Best practice of keeping tracking movement and etc

  • Any suggestions as to how best to keep track of lands units that already moved in combat move, and airplanes and their remaining moves?

    Or any other suggestions in general. One of the problems I found (and I’m sure many have found this as well) is after 5 hours of playing AA, players tend to forget details like movement.

  • 2021 2020 '19 '18 '17 '16 '15 '14 '13 Moderator

    We put units on  their side and use small dice as markers for the Air units, with the dice showing the remaining number of moves.

  • '15

    I know there are some movement markers you can get with numbers on them.  Ike had some when I used to play over at his place.  Maybe shoot him a message to see where he got them (likely from HBG)

    Otherwise, the best method is to stick to the rules: don’t mix combat and non-combat.  When planes take off for battle figure out where they are landing beforehand and declare it (you can change your mind of course, but putting it out there will at least help).

    The biggest confusion comes from blurring the combat/non-combat lines

  • @wittmann:

    We put units on  their side and use small dice as markers for the Air units, with the dice showing the remaining number of moves.

    This is a great suggestion witt, especially the dice for air units.

  • '14 Customizer

    We use magnetic markers with numbers on them.

    Fuel Markers
    Purple (numbered 1-7)  These are my new chips to mark the spaces left that a plane can fly after combat.  With so many planes in global 1940 we found it useful.

  • 2020 '18 '17

    We also have the small, FMG dice though they were quite expensive.  A strict division of combat/noncoms is helpful.

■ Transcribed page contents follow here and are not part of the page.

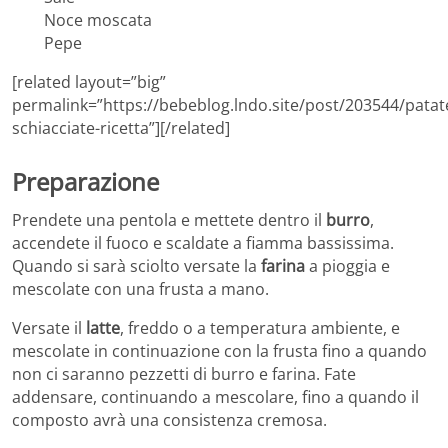
Noce moscata
Pepe
[related layout=”big”
permalink=”https://bebeblog.lndo.site/post/203544/patat
schiacciate-ricetta”][/related]
Preparazione
Prendete una pentola e mettete dentro il
burro
,
accendete il fuoco e scaldate a fiamma bassissima.
Quando si sarà sciolto versate la
farina
a pioggia e
mescolate con una frusta a mano.
Versate il
latte
, freddo o a temperatura ambiente, e
mescolate in continuazione con la frusta fino a quando
non ci saranno pezzetti di burro e farina. Fate
addensare, continuando a mescolare, fino a quando il
composto avrà una consistenza cremosa.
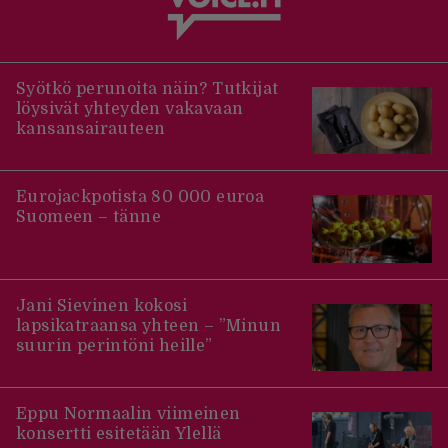
Syötkö perunoita näin? Tutkijat
löysivät yhteyden vakavaan
kansansairauteen
Eurojackpotista 80 000 euroa
Suomeen – tänne
Jani Sievinen kokosi
lapsikatraansa yhteen – ”Minun
suurin perintöni heille”
Eppu Normaalin viimeinen
konsertti esitetään Ylellä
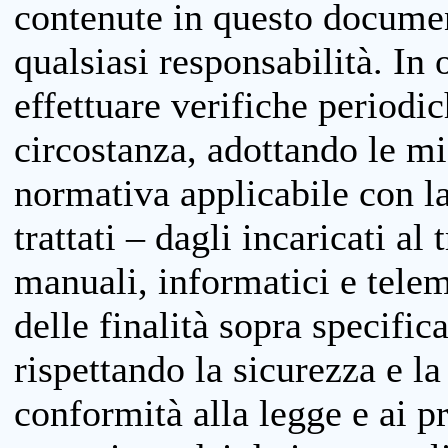
contenute in questo documen
qualsiasi responsabilità. In 
effettuare verifiche periodi
circostanza, adottando le m
normativa applicabile con la
trattati – dagli incaricati a
manuali, informatici e telem
delle finalità sopra specifi
rispettando la sicurezza e la
conformità alla legge e ai p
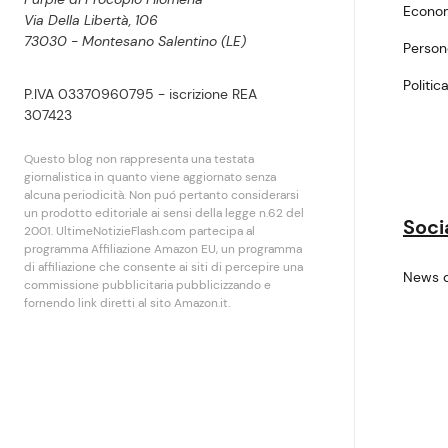
Econo
Via Della Libertà, 106
73030 - Montesano Salentino (LE)
Perso
Politic
P.IVA 03370960795 - iscrizione REA
307423
Questo blog non rappresenta una testata
giornalistica in quanto viene aggiornato senza
alcuna periodicità. Non puó pertanto considerarsi
un prodotto editoriale ai sensi della legge n.62 del
Soci
2001. UltimeNotizieFlash.com partecipa al
programma Affiliazione Amazon EU, un programma
di affiliazione che consente ai siti di percepire una
News 
commissione pubblicitaria pubblicizzando e
fornendo link diretti al sito Amazon.it.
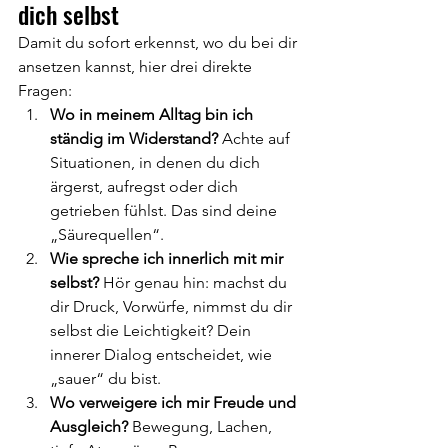
dich selbst
Damit du sofort erkennst, wo du bei dir 
ansetzen kannst, hier drei direkte 
Fragen:
Wo in meinem Alltag bin ich 
ständig im Widerstand? 
Achte auf 
Situationen, in denen du dich 
ärgerst, aufregst oder dich 
getrieben fühlst. Das sind deine 
„Säurequellen“.
Wie spreche ich innerlich mit mir 
selbst? 
Hör genau hin: machst du 
dir Druck, Vorwürfe, nimmst du dir 
selbst die Leichtigkeit? Dein 
innerer Dialog entscheidet, wie 
„sauer“ du bist.
Wo verweigere ich mir Freude und 
Ausgleich? 
Bewegung, Lachen, 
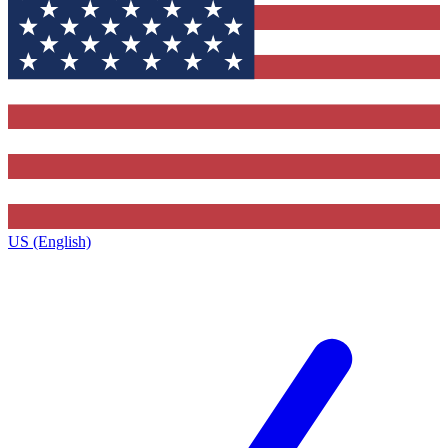
US (English)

    Another method is to count airplane movement by orientation;

    0: plane faces north
    1: plane faces east
    2: plane faces south
    3; plane faces west
    4; plane inverted, faces north
    5; plane inverted, faces east

    don’t forget that planes that have them most moves left would be lost last, so that if any fudging/goof ups had occurred, (such as having fighters with 1, 2 and 3 moves left in the same battle but forgetting which ones were which), if only one survives, it has 3 moves left.

    When you do your combat moves, move the pieces furthest away first, and the closest to the battle last.  This helps show what pieces can reach only one battle vs more than one battle.

    When you place stacks of especially Axis units, place them pre-broken for transport.  4 men and 3 arty is represented by 3 men in one stack, one single man, 2 arty in one stack, one single arty.  This avoids having to constantly break a stack that will have to be divided after setup but imm. before combat begins, which avoids muddling various stacks.

    Then, during noncoms, move the pieces furthest from the battlefront first, finishing with the units closest to the front.

    Clean game.

  • For ships we always have all ships horizontally. Until they move and we place them vertically. This is really helpful with countries like Japan. Good to see what transports already moved , what subs have moved etc. Even when we don’t move ships in non combat, we place them vertically, so we know that’s the plan (to not move them). Round two is the same, but then all ships are placed horizontally again. Really simple, but really helpful.

  • We use the army pieces from the 2008 RISK as movement trackers.
    I have seen a lot of people use the cities from this game as Industrial complexes and such.
    The army pieces are arrows with either 1 chevron or 3 chevrons. So when we move something we place the corresponding arrow piece. Once all the units movement points are spent we flip the arrow upside down.

  • @Nippon-koku:

    The biggest confusion comes from blurring the combat/non-combat lines

    Actualy i love doing non-combat and combat moves at the same time as it helps me not forget certain moves.

    Especialy with UK your busy on the europe board but also want to take persia or some money islands in non-com. After rolling all those dice you might forget about those details and well it doesnt make a difference only speeds up the game.
    Its not like you have to remember for ages just a few minutes your doing your turn.